AIM OF THE EXERCISE: Edit the passage on the 2012 Barum Czech Rally Zlín by writing out everything from "Overall results" down to "Rally Challenge season." with "ninth" replaced by "eighth".

Start of DOCUMENT PASSAGE

| ← Previous event | Next event → |
- Host country: Czech Republic
- Rally base: Zlín
- Dates run: 31 August 2012 – 2 September 2012
- Stages: 15 (251.62 km; 156.35 miles)
- Stage surface: Asphalt

Statistics
- Crews: 99 at start, 64 at finish

Overall results
- Overall winner: Juho Hänninen Škoda Motorsport

= 2012 Barum Czech Rally Zlín =

The 2012 Barum Czech Rally Zlín was the ninth round of the 2012 Intercontinental Rally Challenge (IRC) season, and also a round of the European Rally Championship. The fifteen stage asphalt rally took place over 31 August - 2 September 2012. Other than the opening stage on Friday night, all stages were run in daylight.

==Results==
Juho Hänninen took his third win in the 2012 Intercontinental Rally Challenge season.

End of DOCUMENT PASSAGE
Start of PROVIDED RECORDS

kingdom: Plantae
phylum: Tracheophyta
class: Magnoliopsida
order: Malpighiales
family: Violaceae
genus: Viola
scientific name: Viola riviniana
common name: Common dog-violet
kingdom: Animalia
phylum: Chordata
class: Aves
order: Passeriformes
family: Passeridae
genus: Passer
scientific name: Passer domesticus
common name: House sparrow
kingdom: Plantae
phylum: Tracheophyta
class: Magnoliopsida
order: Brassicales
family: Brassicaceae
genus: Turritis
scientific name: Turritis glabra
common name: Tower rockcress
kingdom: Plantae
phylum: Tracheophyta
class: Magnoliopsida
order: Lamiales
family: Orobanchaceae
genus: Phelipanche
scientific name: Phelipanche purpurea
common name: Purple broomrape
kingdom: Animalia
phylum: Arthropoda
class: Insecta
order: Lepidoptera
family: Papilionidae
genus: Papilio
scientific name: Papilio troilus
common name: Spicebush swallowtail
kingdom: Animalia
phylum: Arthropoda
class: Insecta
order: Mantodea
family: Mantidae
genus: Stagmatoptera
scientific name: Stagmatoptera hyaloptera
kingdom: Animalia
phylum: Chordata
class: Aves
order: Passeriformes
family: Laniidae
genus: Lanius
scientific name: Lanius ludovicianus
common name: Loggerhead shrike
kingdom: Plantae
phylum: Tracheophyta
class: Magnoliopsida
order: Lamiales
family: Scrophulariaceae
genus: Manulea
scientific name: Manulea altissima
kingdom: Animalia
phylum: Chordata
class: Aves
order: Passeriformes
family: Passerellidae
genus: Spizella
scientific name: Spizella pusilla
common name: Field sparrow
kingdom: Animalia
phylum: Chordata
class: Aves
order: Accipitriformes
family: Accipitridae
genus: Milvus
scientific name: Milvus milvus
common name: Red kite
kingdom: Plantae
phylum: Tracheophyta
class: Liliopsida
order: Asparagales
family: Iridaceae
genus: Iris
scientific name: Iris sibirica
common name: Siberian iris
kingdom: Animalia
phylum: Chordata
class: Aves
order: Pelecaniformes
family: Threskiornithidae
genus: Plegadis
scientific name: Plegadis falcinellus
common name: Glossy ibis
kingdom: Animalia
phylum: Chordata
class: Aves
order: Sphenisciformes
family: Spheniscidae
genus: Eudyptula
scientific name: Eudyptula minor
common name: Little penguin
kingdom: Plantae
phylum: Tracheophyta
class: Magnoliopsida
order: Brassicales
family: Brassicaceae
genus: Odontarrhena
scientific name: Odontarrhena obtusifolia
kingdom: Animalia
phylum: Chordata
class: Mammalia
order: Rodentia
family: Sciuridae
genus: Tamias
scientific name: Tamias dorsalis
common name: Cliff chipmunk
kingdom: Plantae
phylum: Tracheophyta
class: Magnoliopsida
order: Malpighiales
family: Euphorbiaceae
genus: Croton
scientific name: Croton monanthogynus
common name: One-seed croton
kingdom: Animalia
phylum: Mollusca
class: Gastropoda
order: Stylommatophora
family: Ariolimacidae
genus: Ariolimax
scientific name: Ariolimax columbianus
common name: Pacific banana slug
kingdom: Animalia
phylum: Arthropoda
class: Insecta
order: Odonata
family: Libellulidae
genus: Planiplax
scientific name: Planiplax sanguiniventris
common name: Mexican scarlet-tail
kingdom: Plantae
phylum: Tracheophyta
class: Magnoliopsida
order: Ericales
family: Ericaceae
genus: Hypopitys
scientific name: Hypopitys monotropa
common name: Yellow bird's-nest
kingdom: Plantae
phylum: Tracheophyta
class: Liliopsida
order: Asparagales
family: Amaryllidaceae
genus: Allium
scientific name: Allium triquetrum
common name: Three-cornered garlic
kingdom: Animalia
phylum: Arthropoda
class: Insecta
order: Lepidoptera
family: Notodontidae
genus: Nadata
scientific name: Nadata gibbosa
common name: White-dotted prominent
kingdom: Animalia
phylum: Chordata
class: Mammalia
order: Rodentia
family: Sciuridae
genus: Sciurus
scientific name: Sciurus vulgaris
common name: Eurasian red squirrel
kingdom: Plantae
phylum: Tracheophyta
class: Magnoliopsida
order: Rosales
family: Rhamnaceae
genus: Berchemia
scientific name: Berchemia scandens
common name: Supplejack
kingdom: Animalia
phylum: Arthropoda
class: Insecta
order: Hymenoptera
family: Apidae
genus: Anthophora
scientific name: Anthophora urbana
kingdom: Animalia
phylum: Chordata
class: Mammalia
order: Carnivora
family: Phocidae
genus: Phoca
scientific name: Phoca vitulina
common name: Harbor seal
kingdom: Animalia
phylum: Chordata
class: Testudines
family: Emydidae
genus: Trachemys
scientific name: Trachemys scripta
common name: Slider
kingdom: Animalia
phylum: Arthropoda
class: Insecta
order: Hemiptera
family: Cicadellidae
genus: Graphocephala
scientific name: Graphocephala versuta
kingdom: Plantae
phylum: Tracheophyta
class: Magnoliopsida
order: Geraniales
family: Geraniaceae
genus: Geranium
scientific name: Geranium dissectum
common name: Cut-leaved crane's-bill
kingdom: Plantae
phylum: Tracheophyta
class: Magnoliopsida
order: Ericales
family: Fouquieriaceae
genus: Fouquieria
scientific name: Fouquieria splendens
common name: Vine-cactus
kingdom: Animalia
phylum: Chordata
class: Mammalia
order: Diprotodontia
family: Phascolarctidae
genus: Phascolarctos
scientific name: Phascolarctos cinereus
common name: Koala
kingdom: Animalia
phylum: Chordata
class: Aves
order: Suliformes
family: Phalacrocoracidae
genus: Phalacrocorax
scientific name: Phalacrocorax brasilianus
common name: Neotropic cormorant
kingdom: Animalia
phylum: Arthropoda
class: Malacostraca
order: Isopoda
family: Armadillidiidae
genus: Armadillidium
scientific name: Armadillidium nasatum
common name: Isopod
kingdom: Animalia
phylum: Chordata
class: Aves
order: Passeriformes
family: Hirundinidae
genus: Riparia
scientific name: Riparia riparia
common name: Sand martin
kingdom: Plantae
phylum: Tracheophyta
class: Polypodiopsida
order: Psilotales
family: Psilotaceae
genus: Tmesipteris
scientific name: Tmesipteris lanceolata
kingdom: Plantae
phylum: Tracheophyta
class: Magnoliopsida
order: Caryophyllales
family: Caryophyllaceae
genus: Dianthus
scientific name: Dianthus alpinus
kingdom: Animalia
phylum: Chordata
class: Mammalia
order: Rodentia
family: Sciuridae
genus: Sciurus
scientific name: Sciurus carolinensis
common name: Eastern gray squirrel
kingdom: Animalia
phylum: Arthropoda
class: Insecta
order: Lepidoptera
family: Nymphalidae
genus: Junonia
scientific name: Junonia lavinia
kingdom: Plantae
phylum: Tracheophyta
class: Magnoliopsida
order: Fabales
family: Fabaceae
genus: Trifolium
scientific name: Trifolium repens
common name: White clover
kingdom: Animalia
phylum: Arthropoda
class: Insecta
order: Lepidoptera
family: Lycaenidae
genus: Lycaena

End of PROVIDED RECORDS

ANSWER BOX:
Overall results
- Overall winner: Juho Hänninen Škoda Motorsport

= 2012 Barum Czech Rally Zlín =

The 2012 Barum Czech Rally Zlín was the eighth round of the 2012 Intercontinental Rally Challenge (IRC) season, and also a round of the European Rally Championship. The fifteen stage asphalt rally took place over 31 August - 2 September 2012. Other than the opening stage on Friday night, all stages were run in daylight.

==Results==
Juho Hänninen took his third win in the 2012 Intercontinental Rally Challenge season.